Southern African countries are approaching UNAIDS’ crucial target of ensuring 90% of people living with HIV on treatment are virally suppressed, an analysis of population‐based HIV surveys from Eswatini, Lesotho, Malawi, Zambia and Zimbabwe suggests.
But young people (ages 15 to 24) were found to be two to three times less likely to be virally suppressed than middle-aged people (ages 45 to 59), and men are still faring worse than women.
Many people experiencing viral failure are not being swapped to alternative ‘second-line’ antiretroviral treatment (ART), probably because of limited access to viral monitoring. Despite 3% of people on treatment experiencing viral failure each year only between 0.06% and 0.73% are switching regimens.
Data was analysed from nationally representative, cross‐sectional household surveys conducted between 2015 and 2017.
Out of the 13,850 adults (ages 15 to 59) living with HIV, around 10,000 (68%) were on treatment, well below the first UNAIDS’ target of 90% treatment coverage. Of those on treatment, 88.8% were virally suppressed.
One‐quarter of people who were virally unsuppressed had stopped taking ART. The remaining three‐quarters were experiencing viral failure, which is when people are taking treatment but it is not working.
Almost half (44.8%) of those experiencing viral failure had CD4 counts less than 200 cells/µL, which is one of the indicators for an AIDS diagnosis, but few had switched to second‐line ART. This suggests access to viral load monitoring remains poor in Southern Africa.
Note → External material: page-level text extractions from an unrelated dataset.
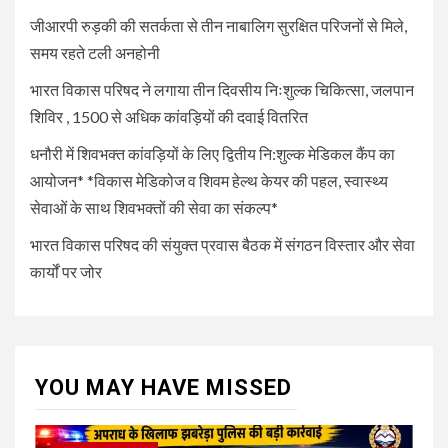
जीआरपी रुड़की की सतर्कता से तीन नाबालिग सुरक्षित परिजनों से मिले,
5
UNCATEGORIZED
समय रहते टली अनहोनी
भारत विकास परिषद की संयुक्त प्रवास
बैठक में संगठन विस्तार और सेवा कार्यों
भारत विकास परिषद ने लगाया तीन दिवसीय निःशुल्क चिकित्सा, जलपान
पर जोर
शिविर , 1500 से अधिक कांवड़ियों की दवाई वितरित
धनौरी में शिवभक्त कांवड़ियों के लिए द्वितीय नि:शुल्क मेडिकल कैंप का
आयोजन* *विकास मेडिकोज व शिवम हेल्थ केयर की पहल, स्वास्थ्य
सेवाओं के साथ शिवभक्तों की सेवा का संकल्प*
भारत विकास परिषद की संयुक्त प्रवास बैठक में संगठन विस्तार और सेवा
कार्यों पर जोर
YOU MAY HAVE MISSED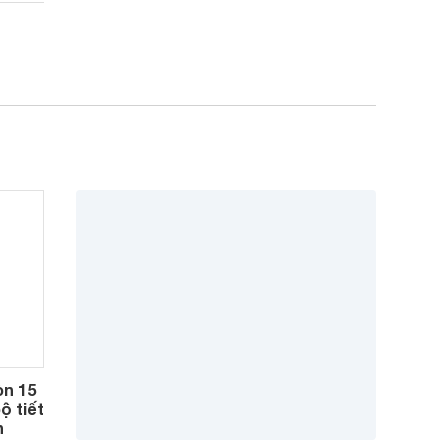
òn 15
ộ tiết
h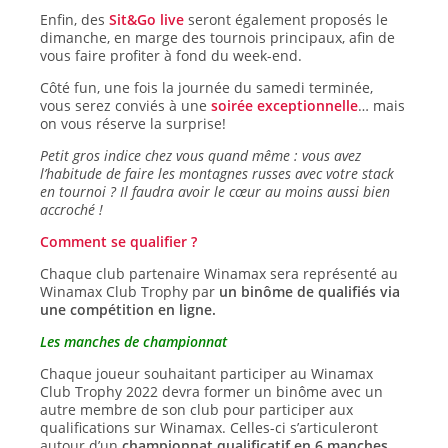
Enfin, des
Sit&Go live
seront également proposés le
dimanche, en marge des tournois principaux, afin de
vous faire profiter à fond du week-end.
Côté fun, une fois la journée du samedi terminée,
vous serez conviés à une
soirée exceptionnelle
… mais
on vous réserve la surprise!
Petit gros indice chez vous quand même : vous avez
l’habitude de faire les montagnes russes avec votre stack
en tournoi ? Il faudra avoir le cœur au moins aussi bien
accroché !
Comment se qualifier ?
Chaque club partenaire Winamax sera représenté au
Winamax Club Trophy par
un binôme de qualifiés via
une compétition en ligne.
Les manches de championnat
Chaque joueur souhaitant participer au Winamax
Club Trophy 2022 devra former un binôme avec un
autre membre de son club pour participer aux
qualifications sur Winamax. Celles-ci s’articuleront
autour d’un
championnat qualificatif en 6 manches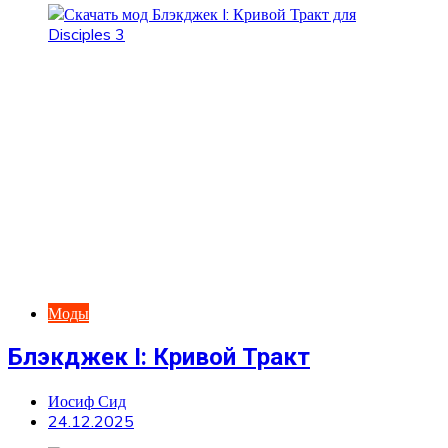
Моды
Блэкджек I: Кривой Тракт
Иосиф Сид
24.12.2025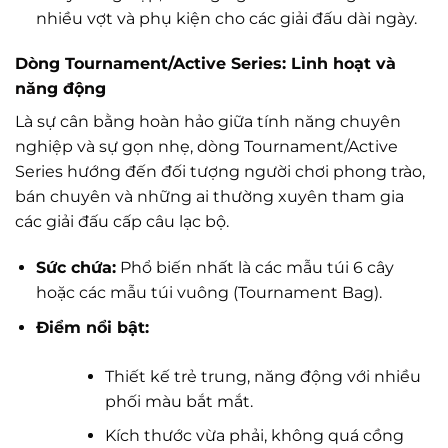
nhiều vợt và phụ kiện cho các giải đấu dài ngày.
Dòng Tournament/Active Series: Linh hoạt và
năng động
Là sự cân bằng hoàn hảo giữa tính năng chuyên
nghiệp và sự gọn nhẹ, dòng Tournament/Active
Series hướng đến đối tượng người chơi phong trào,
bán chuyên và những ai thường xuyên tham gia
các giải đấu cấp câu lạc bộ.
Sức chứa:
Phổ biến nhất là các mẫu túi 6 cây
hoặc các mẫu túi vuông (Tournament Bag).
Điểm nổi bật:
Thiết kế trẻ trung, năng động với nhiều
phối màu bắt mắt.
Kích thước vừa phải, không quá cồng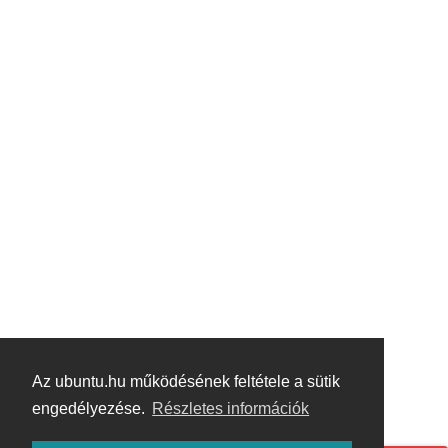
Az ubuntu.hu működésének feltétele a sütik
engedélyezése.
Részletes információk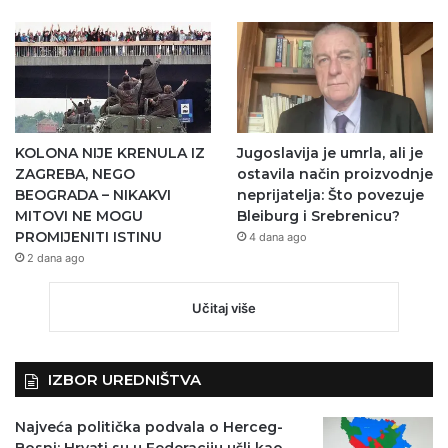
KOLONA NIJE KRENULA IZ
Jugoslavija je umrla, ali je
ZAGREBA, NEGO
ostavila način proizvodnje
BEOGRADA – NIKAKVI
neprijatelja: Što povezuje
MITOVI NE MOGU
Bleiburg i Srebrenicu?
PROMIJENITI ISTINU
4 dana ago
2 dana ago
Učitaj više
IZBOR UREDNIŠTVA
Najveća politička podvala o Herceg-
Bosni: Hrvati su u Federaciju ušli kao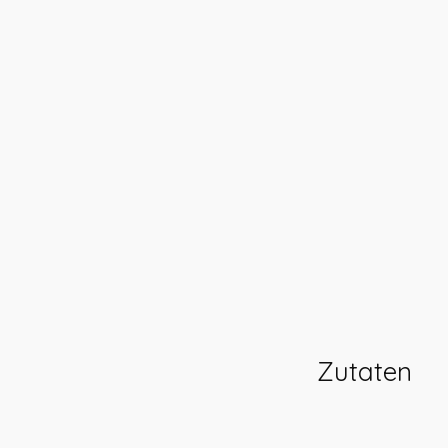
Zutaten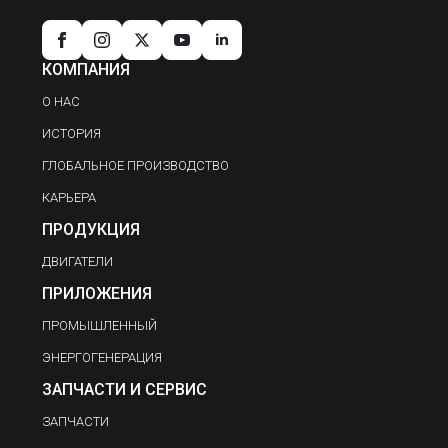
КОМПАНИЯ
О НАС
ИСТОРИЯ
ГЛОБАЛЬНОЕ ПРОИЗВОДСТВО
КАРЬЕРА
ПРОДУКЦИЯ
ДВИГАТЕЛИ
ПРИЛОЖЕНИЯ
ПРОМЫШЛЕННЫЙ
ЭНЕРГОГЕНЕРАЦИЯ
ЗАПЧАСТИ И СЕРВИС
ЗАПЧАСТИ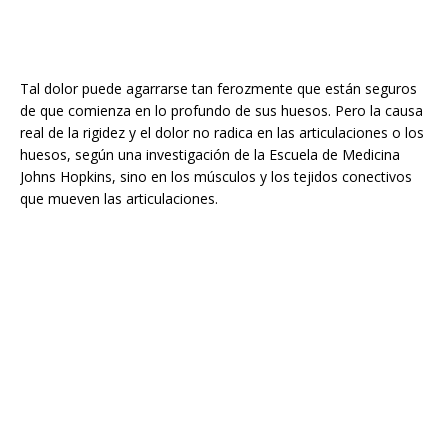
Tal dolor puede agarrarse tan ferozmente que están seguros
de que comienza en lo profundo de sus huesos. Pero la causa
real de la rigidez y el dolor no radica en las articulaciones o los
huesos, según una investigación de la Escuela de Medicina
Johns Hopkins, sino en los músculos y los tejidos conectivos
que mueven las articulaciones.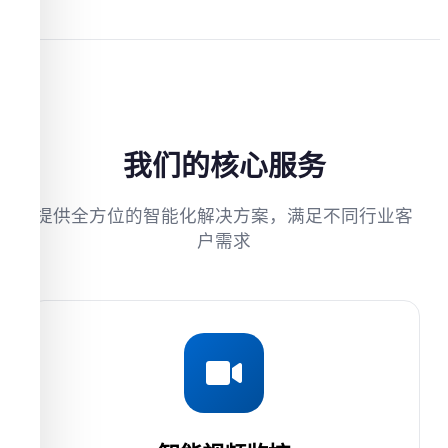
我们的核心服务
提供全方位的智能化解决方案，满足不同行业客
户需求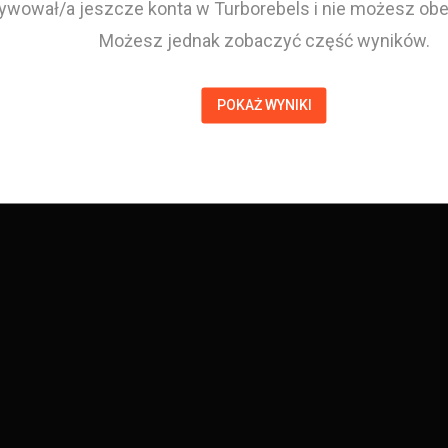
tywował/a jeszcze konta w Turborebels i nie możesz obej
Możesz jednak zobaczyć część wyników.
POKAŻ WYNIKI
Aleksander Robak
Zawodnik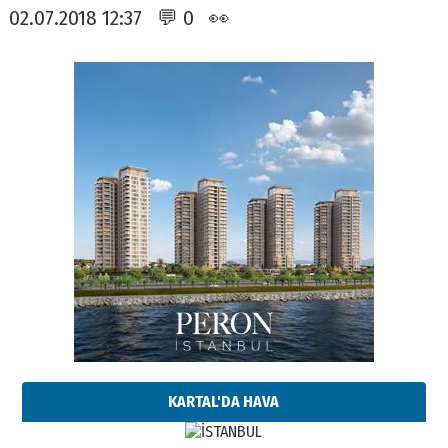
02.07.2018 12:37 💬 0 👀
KARTAL'DA HAVA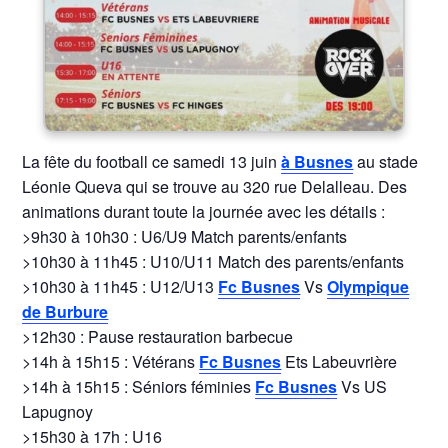
La fête du football ce samedi 13 juin
à Busnes
au stade
Léonie Queva qui se trouve au 320 rue Delalleau. Des
animations durant toute la journée avec les détails :
>9h30 à 10h30 : U6/U9 Match parents/enfants
>10h30 à 11h45 : U10/U11 Match des parents/enfants
>10h30 à 11h45 : U12/U13
Fc Busnes
Vs
Olympique
de Burbure
>12h30 : Pause restauration barbecue
>14h à 15h15 : Vétérans
Fc Busnes
Ets Labeuvrière
>14h à 15h15 : Séniors féminies
Fc Busnes
Vs US
Lapugnoy
>15h30 à 17h : U16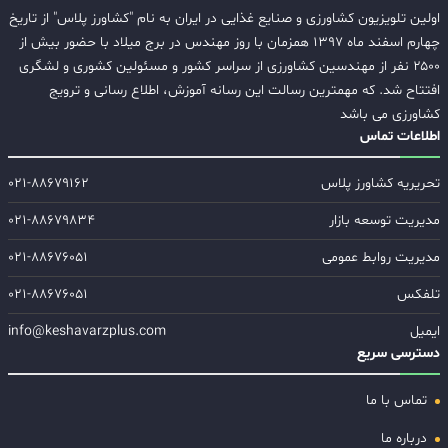
اولین تلویزیون کشاورزی و صنایع غذایی در ایران به نام "کشاورز پلاس" از تاریخ
چهارم اسفند ماه ۱۳۹۷ همزمان با روز مهندس در برج میلاد با حضور بیش از
۲۵۰۰ نفر از مهندسین کشاورزی از سراسر کشور و مسئولین کشوری و لشگری
افتتاح شد. که مهمترین رسالت این رسانه آموزش، اطلاع رسانی و ترویج
کشاورزی می باشد
اطلاعات تماس
تحریریه کشاورز پلاس
۰۲۱-۸۸۶۷۹۱۶۲
مدیریت توسعه بازار
۰۲۱-۸۸۶۷۹۸۳۴
مدیریت روابط عمومی
۰۲۱-۸۸۶۷۶۰۵۱
تلفکس
۰۲۱-۸۸۶۷۶۰۵۱
ایمیل
info@keshavarzplus.com
دسترسی سریع
تماس با ما
درباره ما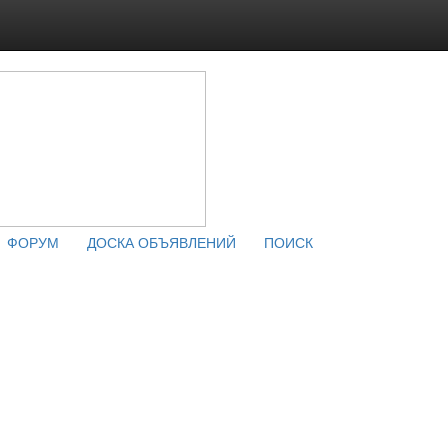
ФОРУМ
ДОСКА ОБЪЯВЛЕНИЙ
ПОИСК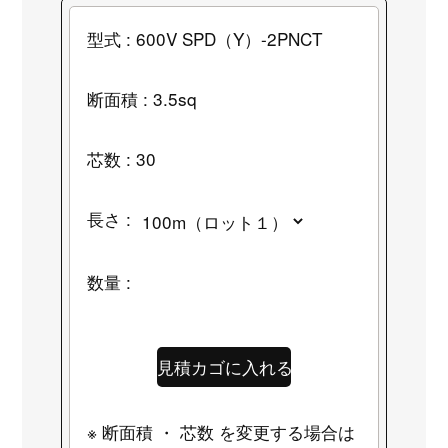
型式 : 600V SPD（Y）-2PNCT
断面積 : 3.5sq
芯数 : 30
長さ :
数量 :
※ 断面積 ・ 芯数 を変更する場合は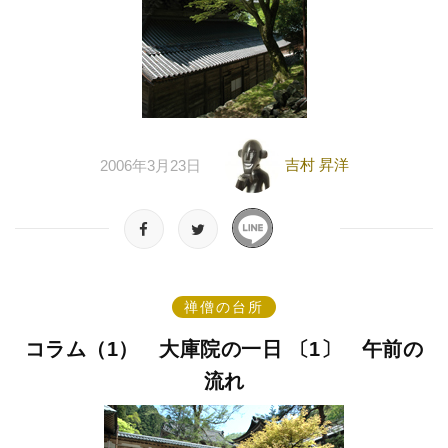
吉村 昇洋
2006年3月23日
禅僧の台所
コラム（1） 大庫院の一日 〔1〕 午前の
流れ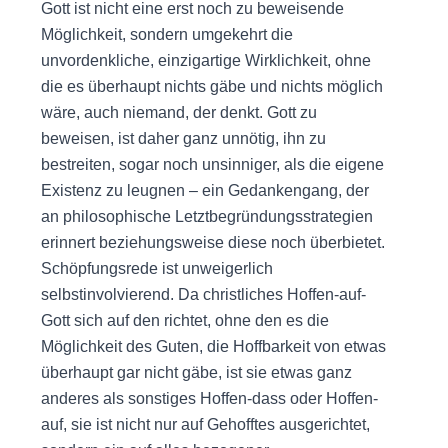
Gott ist nicht eine erst noch zu beweisende
Möglichkeit, sondern umgekehrt die
unvordenkliche, einzigartige Wirklichkeit, ohne
die es überhaupt nichts gäbe und nichts möglich
wäre, auch niemand, der denkt. Gott zu
beweisen, ist daher ganz unnötig, ihn zu
bestreiten, sogar noch unsinniger, als die eigene
Existenz zu leugnen – ein Gedankengang, der
an philosophische Letztbegründungsstrategien
erinnert beziehungsweise diese noch überbietet.
Schöpfungsrede ist unweigerlich
selbstinvolvierend. Da christliches Hoffen-auf-
Gott sich auf den richtet, ohne den es die
Möglichkeit des Guten, die Hoffbarkeit von etwas
überhaupt gar nicht gäbe, ist sie etwas ganz
anderes als sonstiges Hoffen-dass oder Hoffen-
auf, sie ist nicht nur auf Gehofftes ausgerichtet,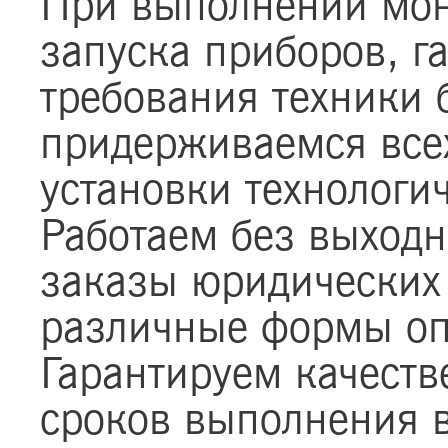
При выполнении мон
запуска приборов, г
требования техники 
придерживаемся все
установки технологич
Работаем без выход
заказы юридических 
различные формы оп
Гарантируем качеств
сроков выполнения в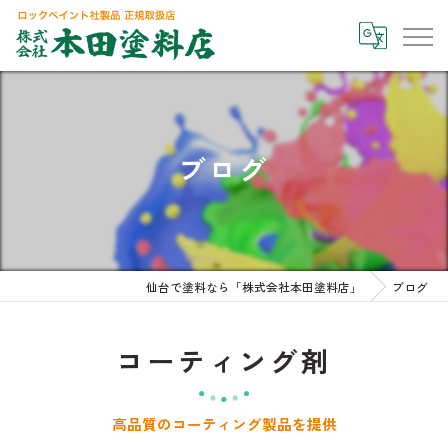
ブログ
仙台で塗料なら「株式会社本田塗料店」
ブログ
コーティング剤
高品質のコーティング製品を提供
Without this, treatment failure often remains undetected and people are either not switched to alternative treatment or are switched once HIV has progressed to a more severe level.
Young people, men, those on efavirenz-based treatment, people with low educational levels, people who had never married and those who had not told a family member they were HIV-positive were more likely to be virally unsuppressed than others.
People in Zimbabwe, Lesotho or Zambia were also more likely to be virally unsuppressed compared to the other countries.
Powerful momentum is now building towards a new narrative on HIV treatment and a new, final, ambitious, but achievable target:
- By 2020, 90% of all people living with HIV will know their HIV status.
- By 2020, 90% of all people with diagnosed HIV infection will receive sustained antiretroviral therapy.
- By 2020, 90% of all people receiving antiretroviral therapy will have viral suppression.